Vanity Fair Attacks 'Jack Ryan' for Being Masculine and Pro-American
I have yet to check out Amazon's Jack Ryan. I doubt John Krasinski will ever be able to touch Harrison Ford's portrayal of Ryan, but I'm open to Jim Halpert proving me wrong.
Though, according to Vanity Fair, we should stay far, far away from this program. Because it's like all American and manly and stuff. For reals:
It seems that in order to get a portrait of a Syrian woman grappling with personal and political crises, one must also slog through the narrative of an unimpressive American man. If you guess that the show hinges on Jack Ryan rescuing her from her evil terrorist husband, well—spoiler alert!—you would be right. And that says basically everything you need to know: this is a propulsive, enthusiastic, confident action-thriller that makes a glossy, gooey narrative of American generosity and valor.
Jack’s perfection makes for an inert protagonist; he is presented as a flawless hero from the moment we first see him, moodily rowing down the Potomac before virtuously biking to work.
Right from the start, there are numerous moments where Jack courageously stands up to defend his position in a meeting, takes his shirt off to casually display his pecs, or spins charm in the direction of a seemingly sexually available female—all clearly intended to indicate, quite firmly, that Jack is all man.
So, let me get this straight.
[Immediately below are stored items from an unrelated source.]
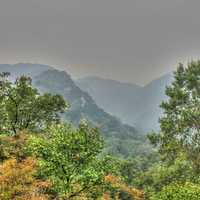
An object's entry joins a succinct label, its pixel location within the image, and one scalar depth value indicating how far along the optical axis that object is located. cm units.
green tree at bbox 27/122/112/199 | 3575
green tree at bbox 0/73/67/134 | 6178
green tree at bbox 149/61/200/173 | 5878
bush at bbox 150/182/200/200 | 3021
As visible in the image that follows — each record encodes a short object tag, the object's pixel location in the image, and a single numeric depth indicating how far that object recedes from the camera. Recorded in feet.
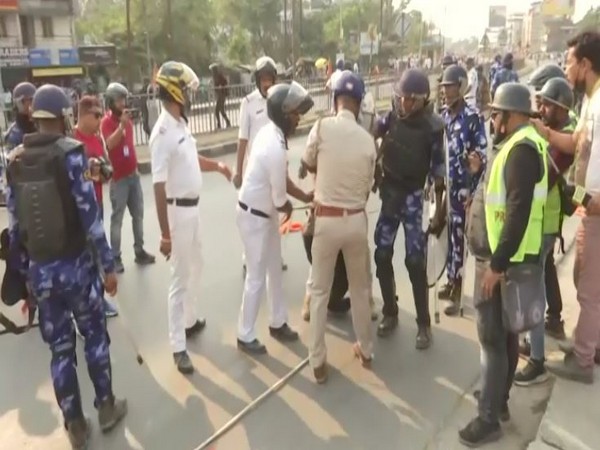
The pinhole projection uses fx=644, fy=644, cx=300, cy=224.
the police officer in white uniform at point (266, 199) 14.38
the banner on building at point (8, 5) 106.01
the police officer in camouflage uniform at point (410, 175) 14.94
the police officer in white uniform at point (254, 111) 19.86
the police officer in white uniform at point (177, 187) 13.97
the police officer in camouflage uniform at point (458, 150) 16.55
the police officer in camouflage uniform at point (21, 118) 17.72
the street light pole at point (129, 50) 97.80
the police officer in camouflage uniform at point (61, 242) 10.82
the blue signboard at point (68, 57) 101.30
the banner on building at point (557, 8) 332.19
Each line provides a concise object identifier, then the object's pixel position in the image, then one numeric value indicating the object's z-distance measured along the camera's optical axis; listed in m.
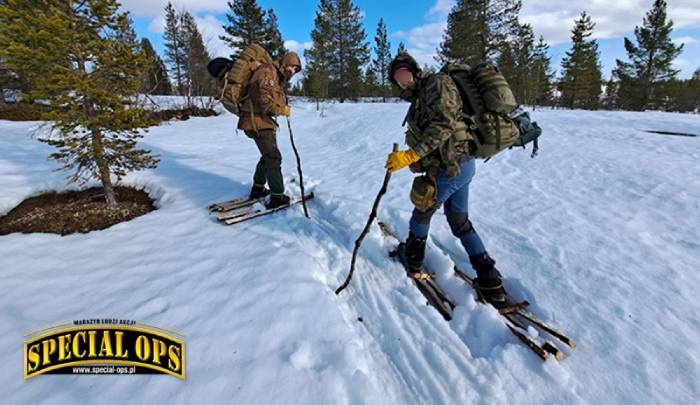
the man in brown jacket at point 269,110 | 4.39
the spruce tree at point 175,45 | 29.73
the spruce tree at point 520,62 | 24.30
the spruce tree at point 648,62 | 24.90
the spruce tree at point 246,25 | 26.61
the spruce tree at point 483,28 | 22.06
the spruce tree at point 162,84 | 33.89
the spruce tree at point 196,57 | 26.00
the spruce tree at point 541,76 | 33.12
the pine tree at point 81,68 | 3.90
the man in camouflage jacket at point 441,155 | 2.34
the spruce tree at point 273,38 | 28.47
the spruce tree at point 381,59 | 41.70
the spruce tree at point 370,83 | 40.56
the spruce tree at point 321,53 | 29.38
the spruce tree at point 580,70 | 29.27
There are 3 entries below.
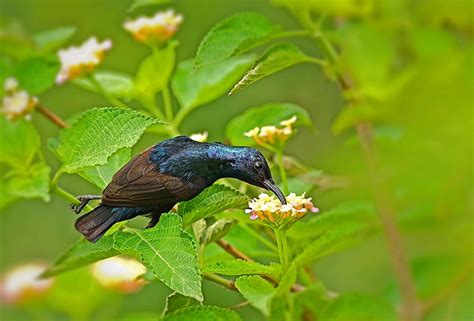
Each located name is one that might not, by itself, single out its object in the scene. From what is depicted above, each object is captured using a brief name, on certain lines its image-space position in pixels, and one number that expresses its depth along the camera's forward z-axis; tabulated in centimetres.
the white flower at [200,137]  368
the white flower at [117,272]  381
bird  361
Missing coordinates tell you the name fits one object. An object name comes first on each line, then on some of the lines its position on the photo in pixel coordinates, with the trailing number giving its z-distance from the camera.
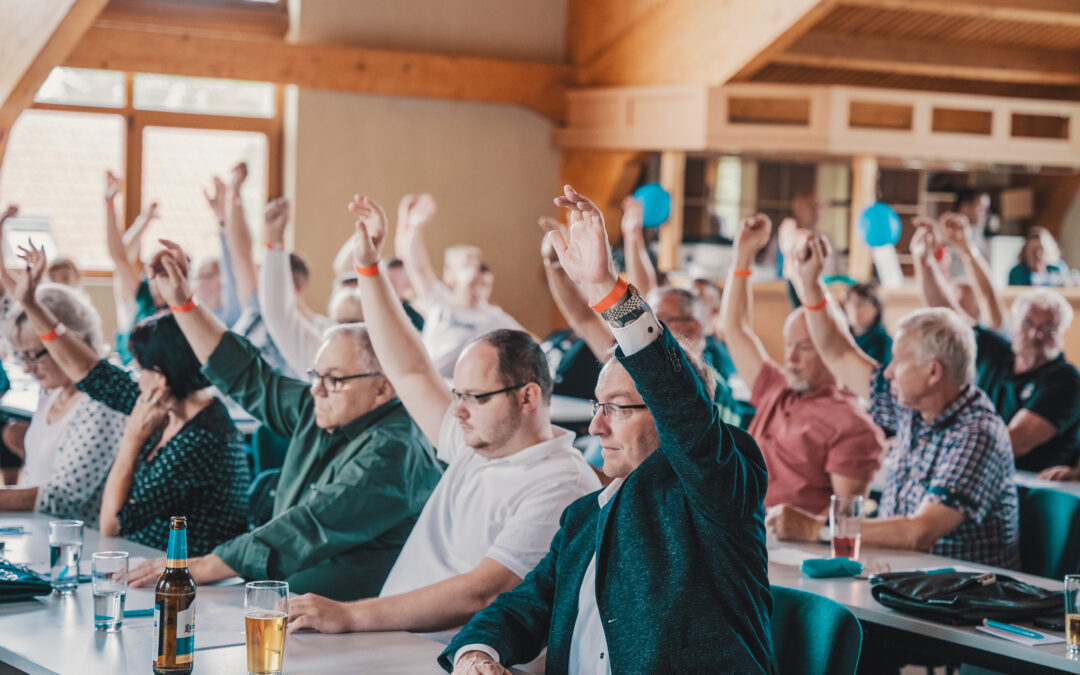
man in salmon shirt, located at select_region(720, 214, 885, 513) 4.11
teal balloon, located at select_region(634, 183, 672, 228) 8.83
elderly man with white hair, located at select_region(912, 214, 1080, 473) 5.40
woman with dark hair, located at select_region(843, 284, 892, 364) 6.38
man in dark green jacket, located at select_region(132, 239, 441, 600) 3.04
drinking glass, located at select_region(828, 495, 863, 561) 3.33
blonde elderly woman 3.92
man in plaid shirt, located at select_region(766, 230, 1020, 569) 3.59
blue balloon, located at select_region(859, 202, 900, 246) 8.20
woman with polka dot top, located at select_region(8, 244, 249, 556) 3.55
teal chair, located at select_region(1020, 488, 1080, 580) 3.69
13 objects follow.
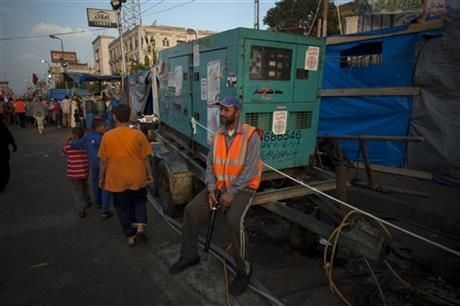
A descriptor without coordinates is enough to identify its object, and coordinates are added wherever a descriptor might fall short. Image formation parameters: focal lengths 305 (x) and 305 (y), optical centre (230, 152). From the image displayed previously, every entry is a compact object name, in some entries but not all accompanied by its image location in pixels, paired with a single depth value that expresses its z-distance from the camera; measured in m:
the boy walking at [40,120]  16.17
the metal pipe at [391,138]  4.15
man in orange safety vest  3.04
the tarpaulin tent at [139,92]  10.66
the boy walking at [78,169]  5.03
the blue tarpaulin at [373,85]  6.70
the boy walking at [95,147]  4.97
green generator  3.68
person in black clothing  6.46
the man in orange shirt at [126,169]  3.80
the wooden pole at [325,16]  8.54
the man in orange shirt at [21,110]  18.56
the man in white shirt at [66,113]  17.76
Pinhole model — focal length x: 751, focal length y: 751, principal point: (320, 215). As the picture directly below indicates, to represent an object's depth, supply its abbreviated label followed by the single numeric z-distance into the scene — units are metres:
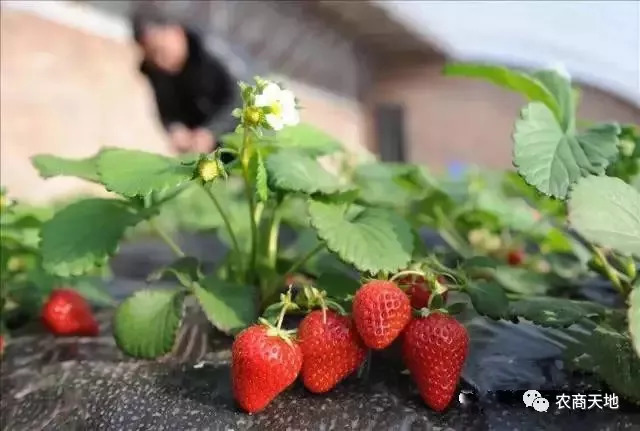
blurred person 1.99
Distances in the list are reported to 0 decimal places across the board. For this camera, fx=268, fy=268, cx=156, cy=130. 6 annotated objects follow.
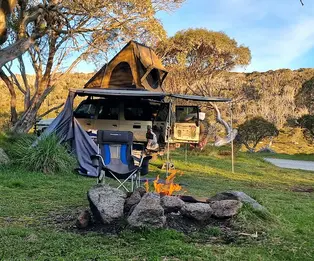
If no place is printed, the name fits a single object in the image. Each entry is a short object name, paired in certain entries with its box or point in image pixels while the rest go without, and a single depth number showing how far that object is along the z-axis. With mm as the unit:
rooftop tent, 10125
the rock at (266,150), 15019
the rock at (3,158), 5797
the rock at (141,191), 3193
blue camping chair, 4593
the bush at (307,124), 13262
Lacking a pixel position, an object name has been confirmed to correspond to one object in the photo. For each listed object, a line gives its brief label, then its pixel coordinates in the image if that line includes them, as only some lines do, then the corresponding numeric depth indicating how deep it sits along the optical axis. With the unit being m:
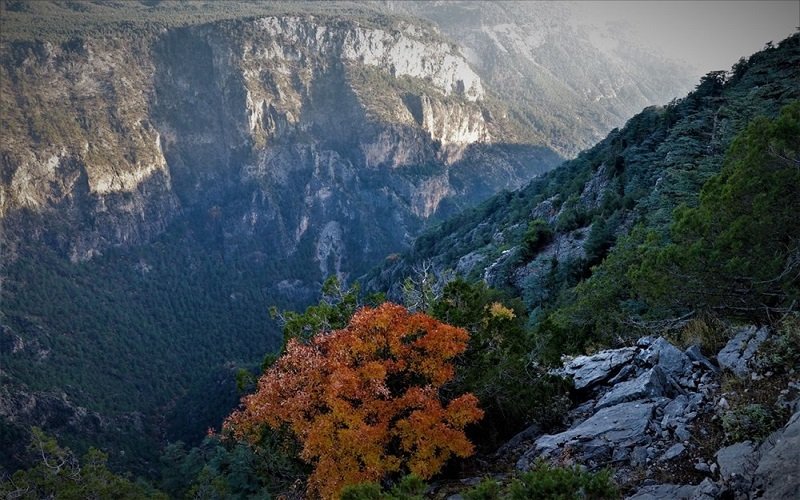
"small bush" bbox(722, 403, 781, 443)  10.78
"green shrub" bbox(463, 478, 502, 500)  9.29
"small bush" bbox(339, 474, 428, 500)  9.87
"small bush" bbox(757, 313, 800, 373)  12.35
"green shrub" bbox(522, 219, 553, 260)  65.68
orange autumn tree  14.71
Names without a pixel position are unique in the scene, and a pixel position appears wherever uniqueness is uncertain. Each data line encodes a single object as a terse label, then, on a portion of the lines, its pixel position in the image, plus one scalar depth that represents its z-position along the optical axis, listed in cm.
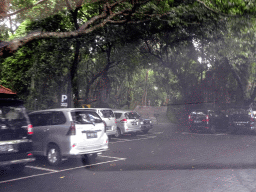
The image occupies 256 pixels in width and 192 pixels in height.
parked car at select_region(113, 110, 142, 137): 1677
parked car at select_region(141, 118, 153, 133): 1812
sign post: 1683
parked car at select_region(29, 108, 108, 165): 809
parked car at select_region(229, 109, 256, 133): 1838
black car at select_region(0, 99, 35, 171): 661
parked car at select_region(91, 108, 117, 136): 1528
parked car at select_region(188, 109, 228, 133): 1973
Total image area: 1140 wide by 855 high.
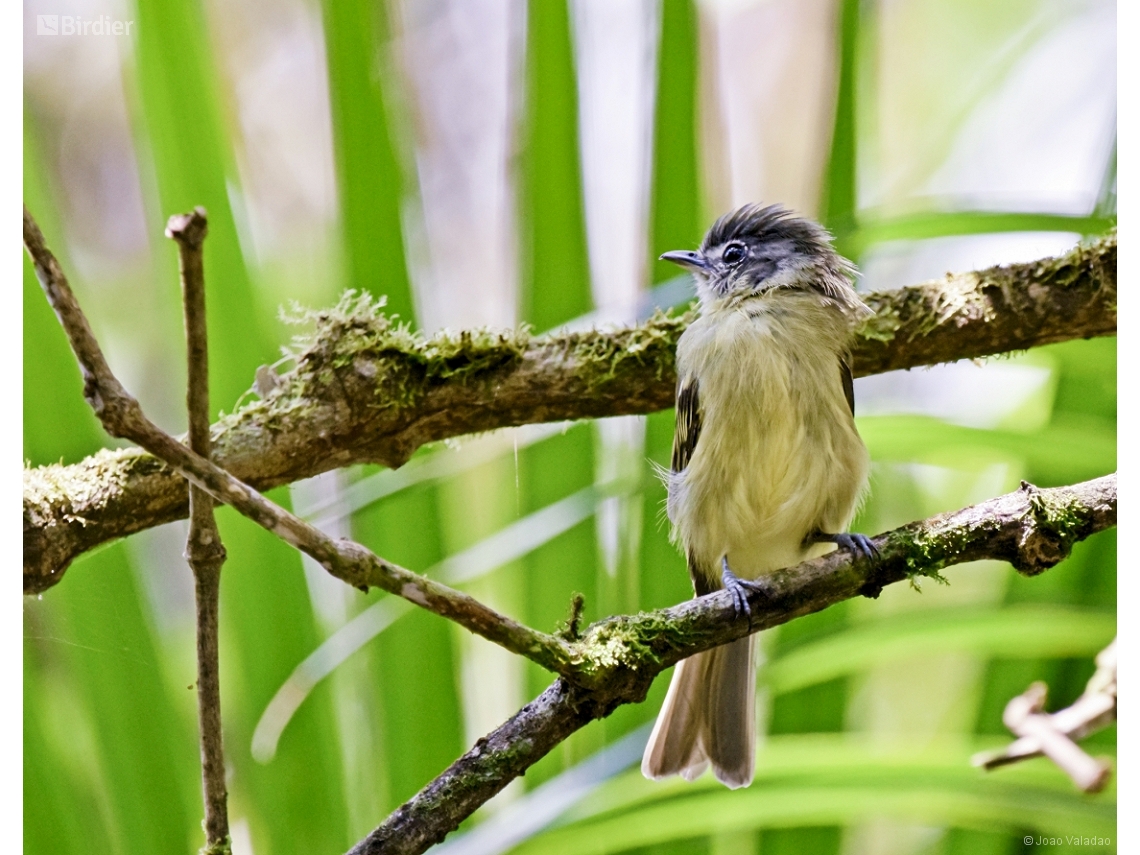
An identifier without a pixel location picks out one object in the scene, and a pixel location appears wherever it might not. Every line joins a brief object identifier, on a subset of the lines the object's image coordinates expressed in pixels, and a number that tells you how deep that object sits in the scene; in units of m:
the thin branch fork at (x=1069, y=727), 3.41
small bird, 3.41
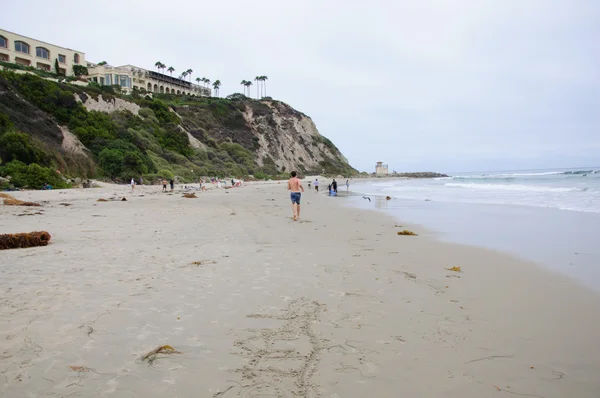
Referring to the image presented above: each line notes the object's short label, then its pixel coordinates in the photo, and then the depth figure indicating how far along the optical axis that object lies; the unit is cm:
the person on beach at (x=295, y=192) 1173
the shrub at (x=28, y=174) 1970
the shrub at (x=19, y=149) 2209
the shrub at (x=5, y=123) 2478
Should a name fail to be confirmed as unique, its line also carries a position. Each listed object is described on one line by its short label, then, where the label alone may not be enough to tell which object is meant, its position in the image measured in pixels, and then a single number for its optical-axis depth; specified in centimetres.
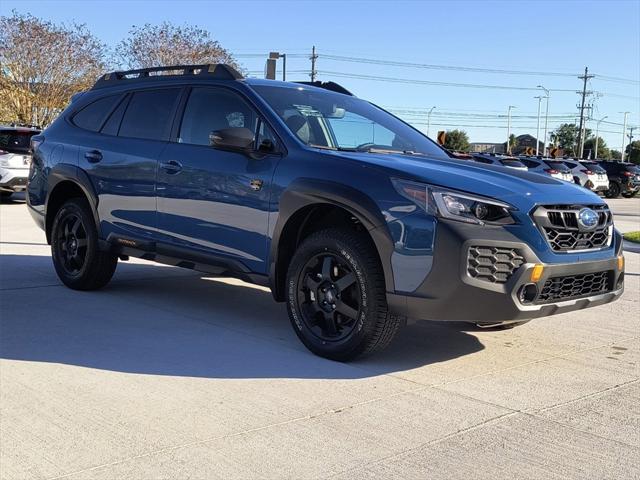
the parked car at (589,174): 3198
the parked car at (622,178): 3538
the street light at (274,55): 1338
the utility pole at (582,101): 8444
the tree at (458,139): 11444
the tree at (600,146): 12975
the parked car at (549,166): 2993
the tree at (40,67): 3503
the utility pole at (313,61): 6769
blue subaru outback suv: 431
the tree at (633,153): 11881
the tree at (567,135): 12772
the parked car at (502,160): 2656
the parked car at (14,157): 1627
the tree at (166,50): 3822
The problems with the show are America being the good guys and the male protagonist demonstrating male characteristics. Horrific.
Guys being guy-like. College kids liking sex and booze. Americans from America planting American flags on the moon. These "transgressions" are too triggering for leftist reviewers to condone. Better to spit out another America-hating sucktastic show with a cast of independent females who don't need no man. Now that would be original.